Pada 2013, Jelajah Gizi diselenggarakan di Kepulauan Seribu, DKI Jakarta. Jelajah Gizi tahun tersebut bertujuan untuk mengenalkan kekayaan kuliner dan nutrisi makanan pesisir. Hal ini mengingat Indonesia merupakan negara kepulauan dengan ragam potensi pangan laut yang beragam.
Pada 2014, kegiatan ini sempat ditiadakan. Kemudian pada 2015, Jelajah Gizi kembali diselenggarakan dengan menyasar Bali yang terkenal dengan keindahan alam dan ragam kuliner yang terkenal hingga ke dunia internasional.
Jelajah Gizi 2016 menyasar satu lokasi di Pulau Sulawesi yaitu Manado, Sulawesi Utara. Kota ini dikenal memiliki lokasi yang strategis berupa wilayah perairan laut, perairan laut tawar hingga pegunungan. Sehingga kuliner lokal di kota ini menjadi semakin menarik.
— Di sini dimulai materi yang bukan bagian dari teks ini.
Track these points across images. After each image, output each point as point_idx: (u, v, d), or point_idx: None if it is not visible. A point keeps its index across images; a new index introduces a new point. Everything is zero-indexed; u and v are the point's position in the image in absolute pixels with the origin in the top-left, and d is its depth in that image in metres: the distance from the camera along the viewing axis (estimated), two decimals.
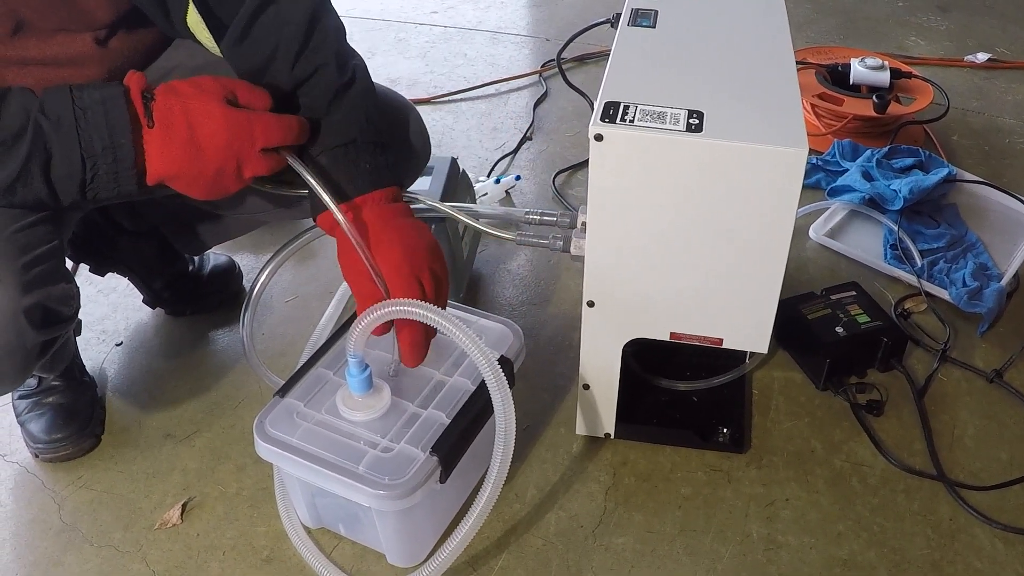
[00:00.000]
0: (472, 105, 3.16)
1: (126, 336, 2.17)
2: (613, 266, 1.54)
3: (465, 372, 1.63)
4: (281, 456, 1.51)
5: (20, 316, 1.46)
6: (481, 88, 3.25)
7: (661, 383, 1.89)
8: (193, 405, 1.97)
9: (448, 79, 3.33)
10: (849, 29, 3.59)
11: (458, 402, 1.57)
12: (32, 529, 1.77)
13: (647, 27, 1.70)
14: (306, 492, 1.63)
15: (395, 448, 1.50)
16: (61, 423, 1.88)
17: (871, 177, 2.45)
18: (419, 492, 1.45)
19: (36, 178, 1.37)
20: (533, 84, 3.27)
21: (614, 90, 1.48)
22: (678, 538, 1.67)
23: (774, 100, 1.48)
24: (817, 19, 3.64)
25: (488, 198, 2.50)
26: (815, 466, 1.79)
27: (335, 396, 1.58)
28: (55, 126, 1.35)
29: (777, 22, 1.72)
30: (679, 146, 1.39)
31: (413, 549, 1.62)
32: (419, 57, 3.52)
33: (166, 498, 1.80)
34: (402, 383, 1.61)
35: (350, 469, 1.46)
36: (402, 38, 3.68)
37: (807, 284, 2.13)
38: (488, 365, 1.42)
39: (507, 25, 3.75)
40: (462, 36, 3.67)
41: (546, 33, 3.63)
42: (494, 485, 1.48)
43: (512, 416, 1.47)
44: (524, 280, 2.30)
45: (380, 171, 1.56)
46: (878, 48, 3.11)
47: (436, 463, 1.48)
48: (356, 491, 1.45)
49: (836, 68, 2.84)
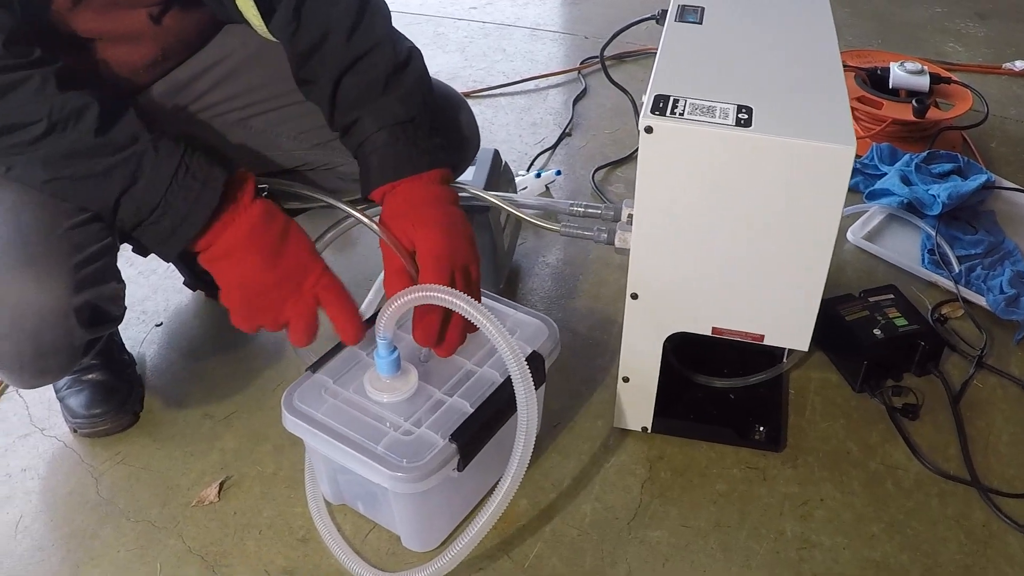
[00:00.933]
0: (511, 100, 3.17)
1: (166, 317, 2.18)
2: (658, 259, 1.54)
3: (495, 364, 1.63)
4: (305, 430, 1.53)
5: (70, 315, 1.48)
6: (520, 84, 3.26)
7: (699, 379, 1.89)
8: (232, 386, 1.98)
9: (487, 74, 3.34)
10: (886, 33, 3.58)
11: (484, 393, 1.57)
12: (69, 502, 1.78)
13: (694, 23, 1.70)
14: (329, 468, 1.65)
15: (416, 432, 1.51)
16: (100, 399, 1.89)
17: (909, 181, 2.45)
18: (435, 477, 1.46)
19: (109, 191, 1.40)
20: (572, 80, 3.28)
21: (664, 84, 1.48)
22: (712, 534, 1.67)
23: (822, 98, 1.48)
24: (854, 23, 3.63)
25: (528, 192, 2.50)
26: (850, 467, 1.79)
27: (364, 376, 1.59)
28: (156, 165, 1.40)
29: (822, 21, 1.72)
30: (729, 140, 1.39)
31: (427, 534, 1.63)
32: (458, 52, 3.53)
33: (204, 476, 1.81)
34: (432, 369, 1.62)
35: (369, 448, 1.47)
36: (441, 32, 3.68)
37: (845, 286, 2.13)
38: (514, 359, 1.43)
39: (545, 22, 3.75)
40: (500, 32, 3.68)
41: (583, 31, 3.64)
42: (512, 480, 1.49)
43: (535, 413, 1.47)
44: (563, 273, 2.31)
45: (435, 152, 1.58)
46: (916, 53, 3.11)
47: (454, 451, 1.48)
48: (373, 470, 1.46)
49: (875, 72, 2.83)
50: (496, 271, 2.09)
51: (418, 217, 1.53)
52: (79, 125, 1.37)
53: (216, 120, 1.79)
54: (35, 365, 1.51)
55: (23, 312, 1.44)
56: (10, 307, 1.43)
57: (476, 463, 1.53)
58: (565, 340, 1.70)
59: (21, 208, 1.47)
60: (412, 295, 1.44)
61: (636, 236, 1.53)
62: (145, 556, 1.67)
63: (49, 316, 1.45)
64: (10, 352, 1.48)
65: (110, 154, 1.39)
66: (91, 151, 1.38)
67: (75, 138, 1.37)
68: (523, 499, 1.73)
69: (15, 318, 1.44)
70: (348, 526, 1.69)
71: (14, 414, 1.97)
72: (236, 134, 1.81)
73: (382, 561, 1.63)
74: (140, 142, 1.40)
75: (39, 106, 1.35)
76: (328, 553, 1.64)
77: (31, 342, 1.47)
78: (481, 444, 1.54)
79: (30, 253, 1.44)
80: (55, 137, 1.37)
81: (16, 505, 1.78)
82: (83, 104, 1.38)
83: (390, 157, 1.56)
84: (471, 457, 1.51)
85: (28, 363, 1.50)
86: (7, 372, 1.53)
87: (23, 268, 1.43)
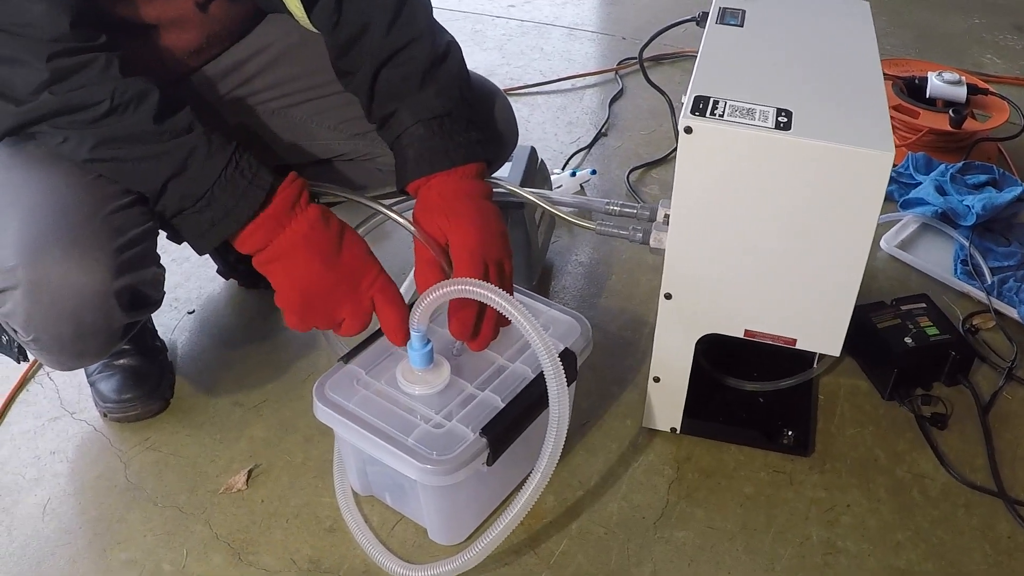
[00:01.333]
0: (548, 99, 3.17)
1: (199, 304, 2.20)
2: (693, 260, 1.55)
3: (527, 360, 1.63)
4: (336, 420, 1.53)
5: (111, 298, 1.49)
6: (557, 82, 3.26)
7: (729, 382, 1.89)
8: (263, 375, 1.99)
9: (524, 72, 3.34)
10: (924, 43, 3.57)
11: (515, 388, 1.58)
12: (97, 486, 1.79)
13: (735, 26, 1.70)
14: (358, 459, 1.66)
15: (446, 425, 1.51)
16: (131, 384, 1.90)
17: (944, 191, 2.44)
18: (464, 471, 1.46)
19: (158, 175, 1.42)
20: (609, 81, 3.28)
21: (704, 85, 1.49)
22: (738, 536, 1.67)
23: (861, 103, 1.49)
24: (892, 32, 3.62)
25: (563, 191, 2.51)
26: (877, 474, 1.79)
27: (396, 368, 1.60)
28: (207, 156, 1.43)
29: (863, 27, 1.72)
30: (768, 143, 1.39)
31: (454, 528, 1.64)
32: (496, 49, 3.53)
33: (232, 464, 1.82)
34: (464, 363, 1.62)
35: (400, 440, 1.48)
36: (479, 30, 3.69)
37: (877, 293, 2.13)
38: (548, 355, 1.43)
39: (583, 22, 3.75)
40: (538, 31, 3.68)
41: (621, 31, 3.63)
42: (542, 476, 1.49)
43: (567, 409, 1.47)
44: (595, 272, 2.31)
45: (471, 146, 1.59)
46: (953, 64, 3.09)
47: (484, 445, 1.49)
48: (403, 462, 1.46)
49: (913, 81, 2.83)
50: (530, 268, 2.10)
51: (451, 211, 1.54)
52: (139, 109, 1.39)
53: (258, 108, 1.81)
54: (74, 347, 1.52)
55: (64, 293, 1.44)
56: (52, 288, 1.44)
57: (504, 458, 1.53)
58: (596, 339, 1.70)
59: (65, 190, 1.48)
60: (448, 288, 1.45)
61: (672, 236, 1.53)
62: (172, 542, 1.68)
63: (90, 298, 1.46)
64: (50, 333, 1.49)
65: (165, 140, 1.41)
66: (147, 136, 1.40)
67: (134, 121, 1.40)
68: (551, 496, 1.73)
69: (56, 299, 1.45)
70: (375, 517, 1.70)
71: (45, 397, 1.99)
72: (276, 123, 1.82)
73: (408, 553, 1.64)
74: (194, 133, 1.43)
75: (103, 87, 1.38)
76: (355, 544, 1.64)
77: (71, 323, 1.48)
78: (511, 439, 1.54)
79: (74, 235, 1.45)
80: (115, 119, 1.39)
81: (44, 487, 1.79)
82: (145, 90, 1.41)
83: (426, 151, 1.57)
84: (501, 451, 1.52)
85: (67, 344, 1.51)
86: (45, 353, 1.55)
87: (66, 249, 1.44)
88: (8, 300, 1.47)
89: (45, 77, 1.35)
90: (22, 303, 1.45)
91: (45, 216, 1.46)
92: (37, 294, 1.44)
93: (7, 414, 1.96)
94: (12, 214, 1.47)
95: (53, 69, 1.35)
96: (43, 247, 1.44)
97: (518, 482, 1.65)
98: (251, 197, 1.43)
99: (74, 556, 1.67)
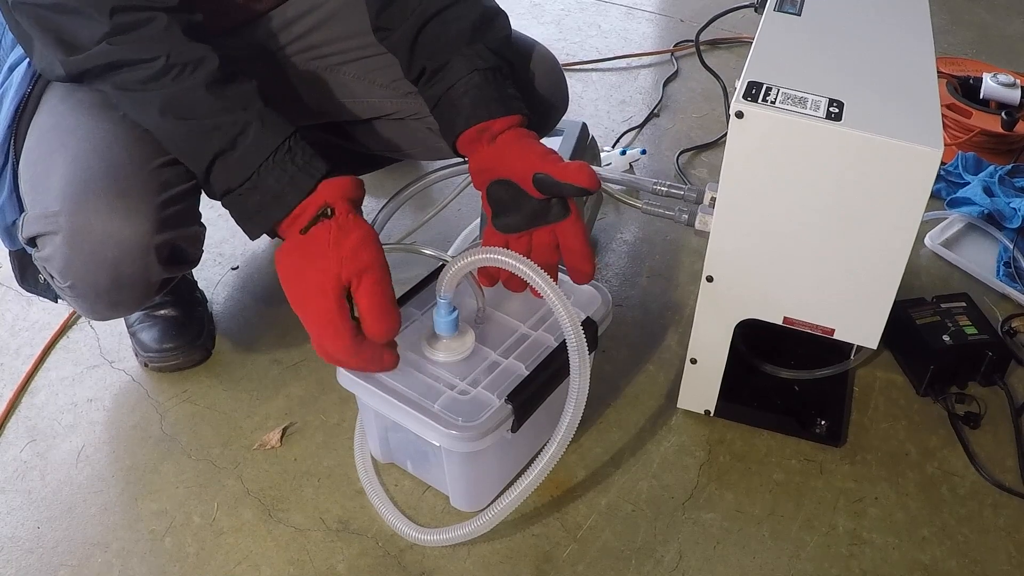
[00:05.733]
0: (602, 76, 3.17)
1: (242, 261, 2.22)
2: (737, 244, 1.55)
3: (550, 328, 1.65)
4: (360, 386, 1.54)
5: (151, 251, 1.50)
6: (612, 60, 3.26)
7: (765, 368, 1.90)
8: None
9: (580, 48, 3.34)
10: (983, 44, 3.54)
11: (539, 356, 1.59)
12: (132, 435, 1.82)
13: (792, 14, 1.70)
14: (380, 425, 1.67)
15: (472, 392, 1.53)
16: (173, 334, 1.92)
17: (992, 193, 2.43)
18: (489, 437, 1.48)
19: (206, 150, 1.41)
20: (664, 62, 3.27)
21: (758, 71, 1.49)
22: (766, 521, 1.68)
23: (913, 99, 1.48)
24: (952, 30, 3.59)
25: (611, 168, 2.50)
26: (907, 469, 1.79)
27: (421, 335, 1.61)
28: (258, 136, 1.40)
29: (920, 23, 1.71)
30: (818, 132, 1.39)
31: (476, 494, 1.65)
32: (553, 23, 3.53)
33: (267, 421, 1.84)
34: (487, 331, 1.63)
35: (426, 407, 1.49)
36: (537, 3, 3.69)
37: (919, 290, 2.13)
38: (571, 324, 1.45)
39: (642, 2, 3.74)
40: (597, 8, 3.68)
41: (679, 14, 3.62)
42: (559, 444, 1.50)
43: (587, 379, 1.49)
44: (639, 252, 2.32)
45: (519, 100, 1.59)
46: (1010, 66, 3.07)
47: (510, 411, 1.50)
48: (429, 428, 1.48)
49: (967, 80, 2.81)
50: None
51: (510, 152, 1.55)
52: (195, 74, 1.39)
53: (310, 64, 1.83)
54: (109, 296, 1.54)
55: (105, 243, 1.46)
56: (93, 237, 1.45)
57: (526, 426, 1.55)
58: (636, 317, 1.71)
59: (114, 140, 1.50)
60: (474, 257, 1.46)
61: (717, 219, 1.54)
62: (203, 494, 1.71)
63: (131, 249, 1.48)
64: (87, 281, 1.51)
65: (216, 113, 1.39)
66: (200, 103, 1.39)
67: (187, 86, 1.39)
68: (581, 470, 1.75)
69: (96, 248, 1.46)
70: (407, 481, 1.72)
71: (85, 345, 2.02)
72: (328, 80, 1.85)
73: (437, 519, 1.66)
74: (249, 110, 1.40)
75: (160, 45, 1.38)
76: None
77: (109, 273, 1.49)
78: (535, 406, 1.56)
79: (120, 186, 1.46)
80: (168, 79, 1.38)
81: (80, 434, 1.83)
82: (203, 55, 1.40)
83: (482, 99, 1.56)
84: (526, 418, 1.54)
85: (103, 294, 1.53)
86: (81, 300, 1.57)
87: (111, 200, 1.45)
88: (48, 244, 1.49)
89: (107, 29, 1.36)
90: (62, 249, 1.47)
91: (92, 165, 1.47)
92: (78, 241, 1.46)
93: (47, 360, 1.99)
94: (59, 160, 1.50)
95: (115, 23, 1.36)
96: (88, 195, 1.45)
97: (537, 449, 1.66)
98: (300, 184, 1.39)
99: (106, 504, 1.70)
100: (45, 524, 1.67)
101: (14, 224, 1.58)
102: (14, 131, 1.57)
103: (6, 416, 1.86)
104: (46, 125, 1.56)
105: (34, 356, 1.99)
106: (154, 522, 1.67)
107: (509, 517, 1.57)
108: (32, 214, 1.50)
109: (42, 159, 1.53)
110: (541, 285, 1.44)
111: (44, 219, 1.47)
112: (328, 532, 1.65)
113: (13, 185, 1.57)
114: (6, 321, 2.10)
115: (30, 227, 1.50)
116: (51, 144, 1.53)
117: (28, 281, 1.77)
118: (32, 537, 1.65)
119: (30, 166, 1.54)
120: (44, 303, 1.89)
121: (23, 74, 1.60)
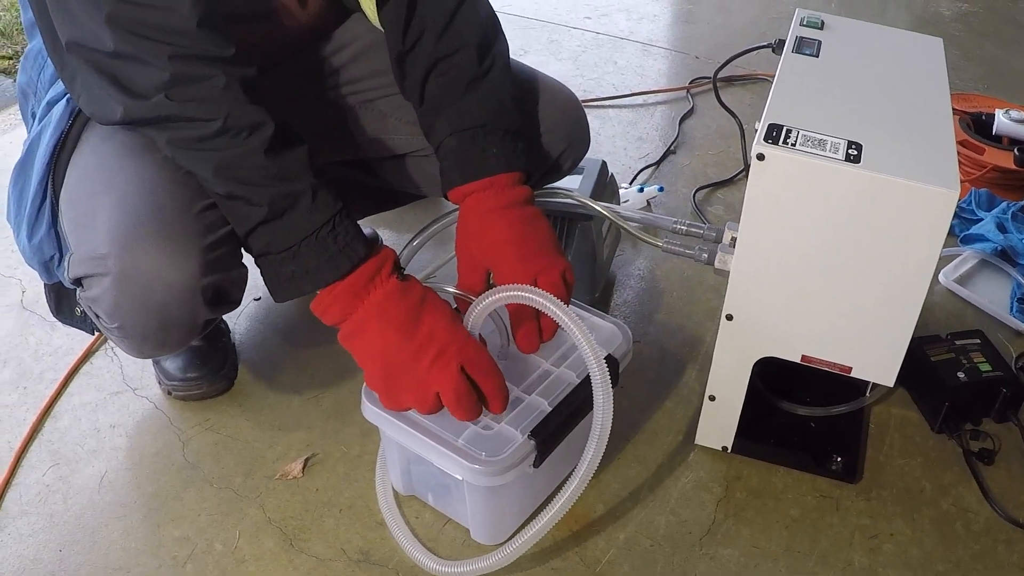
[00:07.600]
0: (619, 113, 3.19)
1: (264, 292, 2.22)
2: (756, 283, 1.57)
3: (572, 365, 1.66)
4: (385, 420, 1.56)
5: (198, 294, 1.51)
6: (629, 97, 3.28)
7: (782, 405, 1.91)
8: (324, 366, 2.02)
9: (597, 85, 3.37)
10: (994, 80, 3.55)
11: (561, 392, 1.61)
12: (155, 462, 1.84)
13: (810, 56, 1.72)
14: (403, 458, 1.69)
15: (495, 427, 1.55)
16: (197, 363, 1.95)
17: (1005, 229, 2.45)
18: (512, 472, 1.49)
19: (254, 215, 1.42)
20: (680, 99, 3.29)
21: (778, 113, 1.51)
22: (782, 557, 1.69)
23: (930, 140, 1.50)
24: (963, 66, 3.61)
25: (629, 206, 2.52)
26: (922, 505, 1.80)
27: None
28: (307, 210, 1.41)
29: (936, 64, 1.73)
30: (837, 174, 1.41)
31: (497, 528, 1.66)
32: (570, 60, 3.56)
33: (289, 451, 1.86)
34: (510, 368, 1.63)
35: (450, 441, 1.51)
36: (555, 40, 3.72)
37: (933, 327, 2.14)
38: (595, 361, 1.46)
39: (657, 38, 3.77)
40: (613, 44, 3.71)
41: (694, 50, 3.65)
42: (581, 479, 1.52)
43: (610, 415, 1.50)
44: (656, 288, 2.33)
45: (509, 156, 1.60)
46: (1022, 101, 3.09)
47: (533, 447, 1.52)
48: (452, 462, 1.49)
49: (980, 117, 2.83)
50: (593, 279, 2.12)
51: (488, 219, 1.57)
52: (251, 139, 1.39)
53: (344, 100, 1.85)
54: (156, 338, 1.56)
55: (154, 286, 1.48)
56: (142, 279, 1.47)
57: (548, 460, 1.56)
58: (654, 355, 1.73)
59: (159, 181, 1.51)
60: (501, 295, 1.48)
61: (737, 259, 1.56)
62: (225, 523, 1.72)
63: (179, 292, 1.49)
64: (135, 322, 1.52)
65: (270, 180, 1.40)
66: (254, 169, 1.40)
67: (243, 151, 1.39)
68: (600, 505, 1.76)
69: (146, 290, 1.48)
70: (428, 514, 1.73)
71: (108, 371, 2.04)
72: (360, 115, 1.87)
73: (457, 552, 1.67)
74: (301, 181, 1.41)
75: (219, 106, 1.37)
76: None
77: (158, 315, 1.51)
78: (558, 441, 1.58)
79: (168, 229, 1.48)
80: (225, 141, 1.39)
81: (102, 460, 1.84)
82: (261, 120, 1.40)
83: (457, 163, 1.59)
84: (548, 453, 1.55)
85: (150, 335, 1.55)
86: (128, 341, 1.58)
87: (159, 243, 1.47)
88: (95, 286, 1.50)
89: (166, 78, 1.35)
90: (111, 291, 1.48)
91: (139, 207, 1.49)
92: (127, 284, 1.47)
93: (70, 385, 2.01)
94: (104, 201, 1.51)
95: (174, 73, 1.35)
96: (136, 238, 1.46)
97: (557, 483, 1.68)
98: (336, 264, 1.41)
99: (128, 529, 1.71)
100: (68, 547, 1.69)
101: (52, 259, 1.60)
102: (52, 168, 1.59)
103: (29, 440, 1.88)
104: (89, 164, 1.57)
105: (57, 381, 2.01)
106: (176, 549, 1.68)
107: (529, 551, 1.58)
108: (79, 255, 1.51)
109: (86, 199, 1.54)
110: (567, 322, 1.45)
111: (92, 261, 1.48)
112: (349, 563, 1.66)
113: (52, 221, 1.58)
114: (29, 346, 2.12)
115: (77, 268, 1.52)
116: (95, 184, 1.54)
117: (63, 313, 1.80)
118: (55, 559, 1.67)
119: (73, 205, 1.56)
120: (68, 328, 1.91)
121: (62, 111, 1.61)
Jelajah Gizi 2017 diselenggarakan di Kota Malang, Jawa Timur yang dikenal dengan apelnya. Kota ini juga memiliki beragam potensi pangan yang menarik untuk digali. Pada tahun lalu, Jelajah Gizi diselenggarakan di Kota Semarang, Jawa Tengah, yang terkenal dengan bandeng presto dan lumpianya. Tahun ini, Jelajah Gizi diselenggarakan di Kota Bogor, Jawa Barat yang merupakan yang ketujuh kalinya.
“Kota Bogor dipilih karena memiliki ragam kuliner yang khas dengan sumber bahan dari pangan lokal yang diolah secara inovatif menjadi berbagai jenis makanan, mulai dari talas, pala, soto mie, hingga asinan. Tidak hanya bagi warga Kota Bogor, tetapi juga untuk 7.900 wisatawan yang mengunjungi kota ini tiap tahunnya,” kata Corporate Comunication Director Danone Indonesia, Arif Mujahidin yang juga mengikuti Jelajah Gizi 2019 ini.